[TASK ITEM] The expected answer is every line of the material that contains the word "Tenerife".

[DATA SUPPLIED]
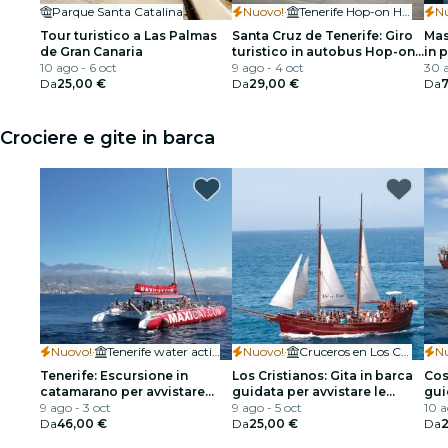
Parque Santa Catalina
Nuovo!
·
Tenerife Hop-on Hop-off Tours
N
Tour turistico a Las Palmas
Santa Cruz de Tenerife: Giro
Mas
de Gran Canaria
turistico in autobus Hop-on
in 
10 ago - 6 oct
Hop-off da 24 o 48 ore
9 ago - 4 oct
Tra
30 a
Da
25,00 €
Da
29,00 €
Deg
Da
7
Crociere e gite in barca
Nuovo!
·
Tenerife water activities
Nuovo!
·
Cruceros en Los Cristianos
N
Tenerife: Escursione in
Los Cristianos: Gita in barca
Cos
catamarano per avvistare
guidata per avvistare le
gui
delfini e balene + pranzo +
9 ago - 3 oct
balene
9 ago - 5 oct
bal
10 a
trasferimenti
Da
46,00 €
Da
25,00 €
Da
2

[ANSWER TO THE PROBLEM]
Tenerife Hop-on Hop-off Tours
Santa Cruz de Tenerife: Giro
Tenerife water activities
Tenerife: Escursione in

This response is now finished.